_Set exercise A:_ List the processing steps that the CMIFerator page says the library covers, from normalised letter data to a CMIF file.
_Set exercise B:_ Revise the CMIFerator page from "Documentation" up to and including "fill in metadata.", putting "CMIF skeleton" in place of "CMIF template".
_Set exercise C:_ Proceed with the CMIFerator page from where it stops.

_Text provided:_
/cmiferator

CMIFerator – generate Correspondence Metadata Interchange File from eXist-db based editions of letters

Primary LanguageXSLTMIT LicenseMIT

CMIFerator

Generate CMIF (Correspondence Metadata Interchange File) from eXist-db based editions of letters (e.g. using ediarum) ready for ingest in correspSearch.

The CMIFerator is a library of XQuery functions you can use to build your own CMIF API endpoint. A minimal example of an endpoint is given below.

The CMIFerator is released as an eXist-db library package that can be installed using the eXist-db package manager. Its tested and intended environment is eXist-db.

Currently, the CMIFerator supports CMIF version 1.

The XSLT stylesheet which subsets TEI <correspDesc> elements for (strict) conformance to CMIF (version 1) may possibly be of interest outside of the CMIFerator, as a starting point for more individualised purposes. (However, currently it depends on the configuration file specific to the CMIFerator.)

Documentation

The CMIFerator covers the following processing steps from normalised letter data to CMIF file:

  1. Update <correspAction> elements in individual letter files with the most up-to-date information from index files (regularised person names, person identifiers, regularised place names …).
  2. Subset <correspDesc> elements in individual letter files for (strict) conformance to the CMIF standard.
  3. Wrap <correspDesc> elements in a CMIF template and fill in metadata.

Other steps you might require may, of course, be added individually into the endpoint – for example, the selection of which files to include into the CMIF.

Functions

The CMIFerator is developed as a function library to make it modular and adaptable to diverse requirements. Only parts of its functionality may be relevant to you. For this use case, all component functions for smaller processing steps are made available in the library. Conceivably, the processing steps proposed by this library might in individual cases be interspersed with other steps.

At the same time, convenience wrapper functions are provided that wrap several or all processing steps in a single function. An all-in-one function may well be all you require.

update-correspAction()

Update <persName>, <orgName> and <placeName> elements within <correspAction> with normalised information from indices, e.g. regularised name forms or authority controlled identifiers.

Configuration parameters used by this function

This function uses the <indices> block in the configuration file. For each type of named entity that can appear in <correspAction> (persons, organizations, places), an index file path may be provided – either for a single file (<resource>) or a folder of files (<collection>).

Providing indices is optional – e.g. if no organizazions figure in your edition, you may omit them in the configuration.

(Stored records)

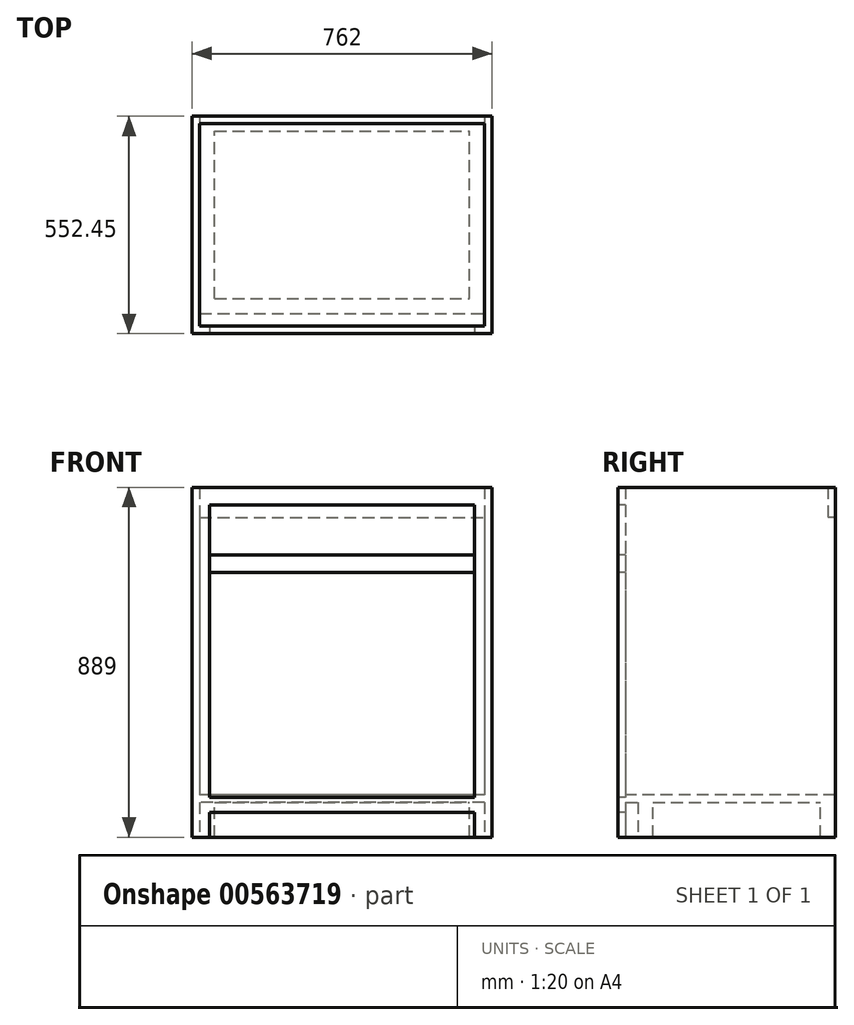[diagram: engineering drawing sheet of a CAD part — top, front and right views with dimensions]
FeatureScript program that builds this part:
annotation { "Feature Type Name" : "Feature", "Feature Type Description" : "" }
export const myFeature = defineFeature(function(context is Context, id is Id, definition is map)
    precondition{}
    {
        {
            var Q0;
            Q0=qCreatedBy(makeId("Front.planeOp"),FACE);
            var sketch = newSketch(context, id + "F0", { "sketchPlane" : qUnion([Q0])});
            skLineSegment(sketch, "E0.bottom", {"start": v(-76.53, 47.04) * mm, "end": v(-62.72, 47.04) * mm});
            skLineSegment(sketch, "E0.top", {"start": v(-76.53, -75.78) * mm, "end": v(-62.72, -75.78) * mm});
            skLineSegment(sketch, "E0.left", {"start": v(-76.53, 47.04) * mm, "end": v(-76.53, -75.78) * mm});
            skLineSegment(sketch, "E0.right", {"start": v(-62.72, 47.04) * mm, "end": v(-62.72, -75.78) * mm});
            skLineSegment(sketch, "E1.bottom", {"start": v(-189.83, 884.07) * mm, "end": v(-145.38, 884.07) * mm});
            skLineSegment(sketch, "E1.top", {"start": v(-189.83, -4.93) * mm, "end": v(-145.38, -4.93) * mm});
            skLineSegment(sketch, "E1.left", {"start": v(-189.83, 884.07) * mm, "end": v(-189.83, -4.93) * mm});
            skLineSegment(sketch, "E1.right", {"start": v(-145.38, 884.07) * mm, "end": v(-145.38, -4.93) * mm});
            skLineSegment(sketch, "E2.bottom", {"start": v(527.72, 884.07) * mm, "end": v(572.17, 884.07) * mm});
            skLineSegment(sketch, "E2.top", {"start": v(527.72, -4.93) * mm, "end": v(572.17, -4.93) * mm});
            skLineSegment(sketch, "E2.left", {"start": v(527.72, 884.07) * mm, "end": v(527.72, -4.93) * mm});
            skLineSegment(sketch, "E2.right", {"start": v(572.17, 884.07) * mm, "end": v(572.17, -4.93) * mm});
            skLineSegment(sketch, "E3", {"start": v(-145.38, 884.07) * mm, "end": v(527.72, 884.07) * mm});
            skLineSegment(sketch, "E4", {"start": v(-145.38, 839.62) * mm, "end": v(527.72, 839.62) * mm});
            skLineSegment(sketch, "E5", {"start": v(-145.38, 58.57) * mm, "end": v(527.72, 58.57) * mm});
            skLineSegment(sketch, "E6", {"start": v(-145.38, 96.67) * mm, "end": v(527.72, 96.67) * mm});
            skLineSegment(sketch, "E7.bottom", {"start": v(-145.38, 712.62) * mm, "end": v(527.72, 712.62) * mm});
            skLineSegment(sketch, "E7.top", {"start": v(-145.38, 668.17) * mm, "end": v(527.72, 668.17) * mm});
            skLineSegment(sketch, "E7.left", {"start": v(-145.38, 712.62) * mm, "end": v(-145.38, 668.17) * mm});
            skLineSegment(sketch, "E7.right", {"start": v(527.72, 712.62) * mm, "end": v(527.72, 668.17) * mm});
            skSolve(sketch);
        }
        {
            var Q0;
            {var subQ0=sQuery(id+"F0.wireOp",EDGE,"E5");Q0=makeQuery(id+"F0.imprint","IMPRINT",FACE,{"disambiguationData":[TD([[makeQuery(id+"F0.imprint","IMPRINT",EDGE,{"derivedFrom":subQ0}),1.0]])]});}
            var Q1;
            {var subQ1=sQuery(id+"F0.wireOp",EDGE,"E1.bottom");Q1=makeQuery(id+"F0.imprint","IMPRINT",FACE,{"disambiguationData":[TD([[makeQuery(id+"F0.imprint","IMPRINT",EDGE,{"derivedFrom":subQ1}),-1.0]])]});}
            var Q2;
            {var subQ0=sQuery(id+"F0.wireOp",EDGE,"E3");Q2=makeQuery(id+"F0.imprint","IMPRINT",FACE,{"disambiguationData":[TD([[makeQuery(id+"F0.imprint","IMPRINT",EDGE,{"derivedFrom":subQ0}),-1.0]])]});}
            var Q3;
            {var subQ3=sQuery(id+"F0.wireOp",EDGE,"E2.bottom");Q3=makeQuery(id+"F0.imprint","IMPRINT",FACE,{"disambiguationData":[TD([[makeQuery(id+"F0.imprint","IMPRINT",EDGE,{"derivedFrom":subQ3}),-1.0]])]});}
            extrude(context, id + "F1", {"entities" : qUnion([Q0, Q1, Q2, Q3]), "oppositeDirection" : true, "depth" : 19.05 * mm, "offsetDistance" : 25.4 * mm});
        }
        {
            var Q0;
            Q0=makeQuery(id+"F1.opExtrude","CAP_FACE",FACE,{"disambiguationData":[OSD([sQuery(id+"F0.wireOp",EDGE,"E1.bottom"),sQuery(id+"F0.wireOp",EDGE,"E1.top"),sQuery(id+"F0.wireOp",EDGE,"E1.left"),sQuery(id+"F0.wireOp",EDGE,"E1.right"),sQuery(id+"F0.wireOp",EDGE,"E2.bottom"),sQuery(id+"F0.wireOp",EDGE,"E2.top"),sQuery(id+"F0.wireOp",EDGE,"E2.left"),sQuery(id+"F0.wireOp",EDGE,"E2.right"),sQuery(id+"F0.wireOp",EDGE,"E3"),sQuery(id+"F0.wireOp",EDGE,"E4"),sQuery(id+"F0.wireOp",EDGE,"E5"),sQuery(id+"F0.wireOp",EDGE,"E6")])],"isStart":false});
            var sketch = newSketch(context, id + "F2", { "sketchPlane" : qUnion([Q0])});
            skLineSegment(sketch, "E8.bottom", {"start": v(-572.17, 884.07) * mm, "end": v(-553.12, 884.07) * mm});
            skLineSegment(sketch, "E8.top", {"start": v(-572.17, -4.93) * mm, "end": v(-553.12, -4.93) * mm});
            skLineSegment(sketch, "E8.left", {"start": v(-572.17, 884.07) * mm, "end": v(-572.17, -4.93) * mm});
            skLineSegment(sketch, "E8.right", {"start": v(-553.12, 884.07) * mm, "end": v(-553.12, -4.93) * mm});
            skLineSegment(sketch, "E9.bottom", {"start": v(189.83, 884.07) * mm, "end": v(170.78, 884.07) * mm});
            skLineSegment(sketch, "E9.top", {"start": v(189.83, -4.93) * mm, "end": v(170.78, -4.93) * mm});
            skLineSegment(sketch, "E9.left", {"start": v(189.83, 884.07) * mm, "end": v(189.83, -4.93) * mm});
            skLineSegment(sketch, "E9.right", {"start": v(170.78, 884.07) * mm, "end": v(170.78, -4.93) * mm});
            skLineSegment(sketch, "E10.left", {"start": v(-553.12, -4.93) * mm, "end": v(-553.12, 83.97) * mm});
            skSolve(sketch);
        }
        {
            var Q0;
            Q0=makeQuery(id+"F2.imprint","IMPRINT",FACE,{"disambiguationData":[TD([[makeQuery(id+"F2.imprint","IMPRINT",EDGE,{"derivedFrom":sQuery(id+"F2.wireOp",EDGE,"E8.bottom")}),1.0]])]});
            var Q1;
            Q1=makeQuery(id+"F2.imprint","IMPRINT",FACE,{"disambiguationData":[TD([[makeQuery(id+"F2.imprint","IMPRINT",EDGE,{"derivedFrom":sQuery(id+"F2.wireOp",EDGE,"E9.bottom")}),1.0]])]});
            extrude(context, id + "F3", {"entities" : qUnion([Q0, Q1]), "operationType" : NewBodyOperationType.ADD, "depth" : 533.4 * mm, "offsetDistance" : 25.4 * mm});
        }
        {
            var Q0;
            Q0=makeQuery(id+"F3.opExtrude","SWEPT_FACE",FACE,{"disambiguationData":[OSD([sQuery(id+"F2.wireOp",EDGE,"E8.right"),sQuery(id+"F2.wireOp",EDGE,"E10.left")])]});
            var sketch = newSketch(context, id + "F4", { "sketchPlane" : qUnion([Q0])});
            skLineSegment(sketch, "E11.bottom", {"start": v(-552.45, -4.93) * mm, "end": v(-514.35, -4.93) * mm});
            skLineSegment(sketch, "E11.top", {"start": v(-552.45, 83.97) * mm, "end": v(-514.35, 83.97) * mm});
            skLineSegment(sketch, "E11.left", {"start": v(-552.45, -4.93) * mm, "end": v(-552.45, 83.97) * mm});
            skLineSegment(sketch, "E11.right", {"start": v(-514.35, -4.93) * mm, "end": v(-514.35, 83.97) * mm});
            skLineSegment(sketch, "E12.bottom", {"start": v(-88.9, 83.97) * mm, "end": v(-50.8, 83.97) * mm});
            skLineSegment(sketch, "E12.top", {"start": v(-88.9, -4.93) * mm, "end": v(-50.8, -4.93) * mm});
            skLineSegment(sketch, "E12.left", {"start": v(-88.9, 83.97) * mm, "end": v(-88.9, -4.93) * mm});
            skLineSegment(sketch, "E12.right", {"start": v(-50.8, 83.97) * mm, "end": v(-50.8, -4.93) * mm});
            skSolve(sketch);
        }
        {
            var Q0;
            Q0=makeQuery(id+"F4.imprint","IMPRINT",FACE,{"disambiguationData":[TD([[makeQuery(id+"F4.imprint","IMPRINT",EDGE,{"derivedFrom":sQuery(id+"F4.wireOp",EDGE,"E11.bottom")}),1.0]])]});
            var Q1;
            Q1=makeQuery(id+"F4.imprint","IMPRINT",FACE,{"disambiguationData":[TD([[makeQuery(id+"F4.imprint","IMPRINT",EDGE,{"derivedFrom":sQuery(id+"F4.wireOp",EDGE,"E12.bottom")}),-1.0]])]});
            var Q2;
            Q2=makeQuery(id+"F3.opExtrude","SWEPT_FACE",FACE,{"disambiguationData":[OSD([sQuery(id+"F2.wireOp",EDGE,"E9.right")])]});
            extrude(context, id + "F5", {"entities" : qUnion([Q0, Q1]), "operationType" : NewBodyOperationType.ADD, "endBound" : BoundingType.UP_TO_SURFACE, "depth" : 25.4 * mm, "endBoundEntityFace" : qUnion([Q2]), "offsetDistance" : 25.4 * mm});
        }
        {
            var Q0;
            Q0=makeQuery(id+"F3.opExtrude","SWEPT_FACE",FACE,{"disambiguationData":[OSD([sQuery(id+"F2.wireOp",EDGE,"E9.right")])]});
            var sketch = newSketch(context, id + "F6", { "sketchPlane" : qUnion([Q0])});
            skLineSegment(sketch, "E13.bottom", {"start": v(19.05, 103.02) * mm, "end": v(552.45, 103.02) * mm});
            skLineSegment(sketch, "E13.top", {"start": v(19.05, 83.97) * mm, "end": v(552.45, 83.97) * mm});
            skLineSegment(sketch, "E13.left", {"start": v(19.05, 103.02) * mm, "end": v(19.05, 83.97) * mm});
            skLineSegment(sketch, "E13.right", {"start": v(552.45, 103.02) * mm, "end": v(552.45, 83.97) * mm});
            skSolve(sketch);
        }
        {
            var Q0;
            Q0=makeQuery(id+"F6.imprint","IMPRINT",FACE,{"disambiguationData":[TD([[makeQuery(id+"F6.imprint","IMPRINT",EDGE,{"derivedFrom":sQuery(id+"F6.wireOp",EDGE,"E13.bottom")}),-1.0]])]});
            var Q1;
            Q1=makeQuery(id+"F3.opExtrude","SWEPT_FACE",FACE,{"disambiguationData":[OSD([sQuery(id+"F2.wireOp",EDGE,"E8.right"),sQuery(id+"F2.wireOp",EDGE,"E10.left")])]});
            extrude(context, id + "F7", {"entities" : qUnion([Q0]), "operationType" : NewBodyOperationType.ADD, "endBound" : BoundingType.UP_TO_SURFACE, "depth" : 25.4 * mm, "endBoundEntityFace" : qUnion([Q1]), "offsetDistance" : 25.4 * mm});
        }
        {
            var Q0;
            Q0=makeQuery(id+"F7.boolean.opBoolean","SPLIT",FACE,{"disambiguationData":[TD([makeQuery(id+"F5.opExtrude","SWEPT_FACE",FACE,{"disambiguationData":[OSD([sQuery(id+"F4.wireOp",EDGE,"E11.right")])]})])],"derivedFrom":makeQuery(id+"F7.opExtrude","SWEPT_FACE",FACE,{"disambiguationData":[OSD([sQuery(id+"F6.wireOp",EDGE,"E13.top")])]})});
            var sketch = newSketch(context, id + "F8", { "sketchPlane" : qUnion([Q0])});
            skLineSegment(sketch, "E14.bottom", {"start": v(-170.78, -88.9) * mm, "end": v(-132.68, -88.9) * mm});
            skLineSegment(sketch, "E14.top", {"start": v(-170.78, -514.35) * mm, "end": v(-132.68, -514.35) * mm});
            skLineSegment(sketch, "E14.left", {"start": v(-170.78, -88.9) * mm, "end": v(-170.78, -514.35) * mm});
            skLineSegment(sketch, "E14.right", {"start": v(-132.68, -88.9) * mm, "end": v(-132.68, -514.35) * mm});
            skLineSegment(sketch, "E15.bottom", {"start": v(553.12, -88.9) * mm, "end": v(515.02, -88.9) * mm});
            skLineSegment(sketch, "E15.top", {"start": v(553.12, -514.35) * mm, "end": v(515.02, -514.35) * mm});
            skLineSegment(sketch, "E15.left", {"start": v(553.12, -88.9) * mm, "end": v(553.12, -514.35) * mm});
            skLineSegment(sketch, "E15.right", {"start": v(515.02, -88.9) * mm, "end": v(515.02, -514.35) * mm});
            skSolve(sketch);
        }
        {
            var Q0;
            Q0=makeQuery(id+"F8.imprint","IMPRINT",FACE,{"disambiguationData":[TD([[makeQuery(id+"F8.imprint","IMPRINT",EDGE,{"derivedFrom":sQuery(id+"F8.wireOp",EDGE,"E14.bottom")}),-1.0]])]});
            var Q1;
            Q1=makeQuery(id+"F8.imprint","IMPRINT",FACE,{"disambiguationData":[TD([[makeQuery(id+"F8.imprint","IMPRINT",EDGE,{"derivedFrom":sQuery(id+"F8.wireOp",EDGE,"E15.bottom")}),-1.0]])]});
            extrude(context, id + "F9", {"entities" : qUnion([Q0, Q1]), "operationType" : NewBodyOperationType.ADD, "depth" : 88.9 * mm, "offsetDistance" : 25.4 * mm});
        }
        {
            var Q0;
            {var subQ2=sQuery(id+"F4.wireOp",EDGE,"E11.top");Q0=makeQuery(id+"F4.imprint","IMPRINT",FACE,{"disambiguationData":[TD([[makeQuery(id+"F4.imprint","IMPRINT",EDGE,{"derivedFrom":subQ2}),1.0]])]});}
            var sketch = newSketch(context, id + "F10", { "sketchPlane" : qUnion([Q0])});
            skSolve(sketch);
        }
        {
            var Q0;
            {var subQ2=sQuery(id+"F4.wireOp",EDGE,"E11.top");Q0=makeQuery(id+"F10.imprint","IMPRINT",FACE,{"disambiguationData":[TD([[makeQuery(id+"F10.imprint","IMPRINT",EDGE,{"derivedFrom":makeQuery(id+"F4.imprint","IMPRINT",EDGE,{"derivedFrom":subQ2})}),1.0]])]});}
            var sketch = newSketch(context, id + "F11", { "sketchPlane" : qUnion([Q0])});
            skLineSegment(sketch, "E16.bottom", {"start": v(-552.45, 884.07) * mm, "end": v(-533.4, 884.07) * mm});
            skLineSegment(sketch, "E16.top", {"start": v(-552.45, 807.87) * mm, "end": v(-533.4, 807.87) * mm});
            skLineSegment(sketch, "E16.left", {"start": v(-552.45, 884.07) * mm, "end": v(-552.45, 807.87) * mm});
            skLineSegment(sketch, "E16.right", {"start": v(-533.4, 884.07) * mm, "end": v(-533.4, 807.87) * mm});
            skSolve(sketch);
        }
        {
            var Q0;
            Q0=makeQuery(id+"F11.imprint","IMPRINT",FACE,{"disambiguationData":[TD([[makeQuery(id+"F11.imprint","IMPRINT",EDGE,{"derivedFrom":sQuery(id+"F11.wireOp",EDGE,"E16.bottom")}),-1.0]])]});
            var Q1;
            {var subQ0=sQuery(id+"F2.wireOp",EDGE,"E8.bottom");var subQ5=sQuery(id+"F2.wireOp",EDGE,"E9.right");Q1=makeQuery(id+"F7.boolean.opBoolean","SPLIT",FACE,{"disambiguationData":[TD([makeQuery(id+"F3.opExtrude","SWEPT_FACE",FACE,{"disambiguationData":[OSD([subQ0])]})])],"derivedFrom":makeQuery(id+"F3.opExtrude","SWEPT_FACE",FACE,{"disambiguationData":[OSD([subQ5])]})});}
            extrude(context, id + "F12", {"entities" : qUnion([Q0]), "operationType" : NewBodyOperationType.ADD, "endBound" : BoundingType.UP_TO_SURFACE, "depth" : 25.4 * mm, "endBoundEntityFace" : qUnion([Q1]), "offsetDistance" : 25.4 * mm});
        }
        {
            var Q0;
            Q0=makeQuery(id+"F0.imprint","IMPRINT",FACE,{"disambiguationData":[TD([[makeQuery(id+"F0.imprint","IMPRINT",EDGE,{"derivedFrom":sQuery(id+"F0.wireOp",EDGE,"E7.bottom")}),-1.0]])]});
            extrude(context, id + "F13", {"entities" : qUnion([Q0]), "oppositeDirection" : true, "depth" : 19.05 * mm, "offsetDistance" : 25.4 * mm});
        }
        {
            var Q0;
            {var subQ0=sQuery(id+"F0.wireOp",EDGE,"E4");Q0=makeQuery(id+"F0.imprint","IMPRINT",FACE,{"disambiguationData":[TD([[makeQuery(id+"F0.imprint","IMPRINT",EDGE,{"derivedFrom":subQ0}),-1.0]])]});}
            var Q1;
            {var subQ0=sQuery(id+"F0.wireOp",EDGE,"E6");Q1=makeQuery(id+"F0.imprint","IMPRINT",FACE,{"disambiguationData":[TD([[makeQuery(id+"F0.imprint","IMPRINT",EDGE,{"derivedFrom":subQ0}),1.0]])]});}
            extrude(context, id + "F14", {"entities" : qUnion([Q0, Q1]), "oppositeDirection" : true, "depth" : 19.05 * mm, "offsetDistance" : 25.4 * mm});
        }
    });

_Result A:_
1. Update <correspAction> elements in individual letter files with the most up-to-date information from index files (regularised person names, person identifiers, regularised place names …).
2. Subset <correspDesc> elements in individual letter files for (strict) conformance to the CMIF standard.
3. Wrap <correspDesc> elements in a CMIF template and fill in metadata.

_Result B:_
Documentation

The CMIFerator covers the following processing steps from normalised letter data to CMIF file:

  1. Update <correspAction> elements in individual letter files with the most up-to-date information from index files (regularised person names, person identifiers, regularised place names …).
  2. Subset <correspDesc> elements in individual letter files for (strict) conformance to the CMIF standard.
  3. Wrap <correspDesc> elements in a CMIF skeleton and fill in metadata.

_Result C:_
The elements retrieved from the indices must be inserted as <persName>, <orgName> and <placeName> into <correspAction>. Typically, indices rather consist of <person> elements etc. (Or might follow some completely different, project-specific schema.) In this case, configure an XSLT stylesheet path in <stylesheet> to transform an individual entry from your project-specific index schema to TEI name elements. Stylesheets which transform ediarum indices are provided in the config-examples.

(If your indices do consist of TEI name elements such as <persName>, you may omit the stylesheet configuration parameter.)

subset-correspDesc()

Subset <correspDesc> elements in individual letter files for (strict) conformance to the CMIF standard. This subsetting (implemented in correspDesc-transform.xsl) makes a number of assumptions and choices to ensure CMIF conformance:

  • Only one <correspDesc> element per file is retained – the first one.
  • Only one <date> element per <correspAction> is retained – the first one.
  • Only date attributes conforming to the CMIF requirements are retained – all others are discarded.

If this behaviour is too restrictive for your use case, a possible solution might be to first do a project-specific transformation to re-order/select your desired elements.

Configuration parameter used by this function

Currently, the CMIFerator makes the hard assumption that the permalinks for your letters will be concatenated from a base URL and the @xml:id attribute of the root <TEI> element. This may be subject to change in future versions.

wrap-CMIF()

The date of the CMIF file is generated at runtime.

Configuration parameters used by this function

This function uses the <header> block in the configuration file to fill in the /TEI/teiHeader template of the CMIF file.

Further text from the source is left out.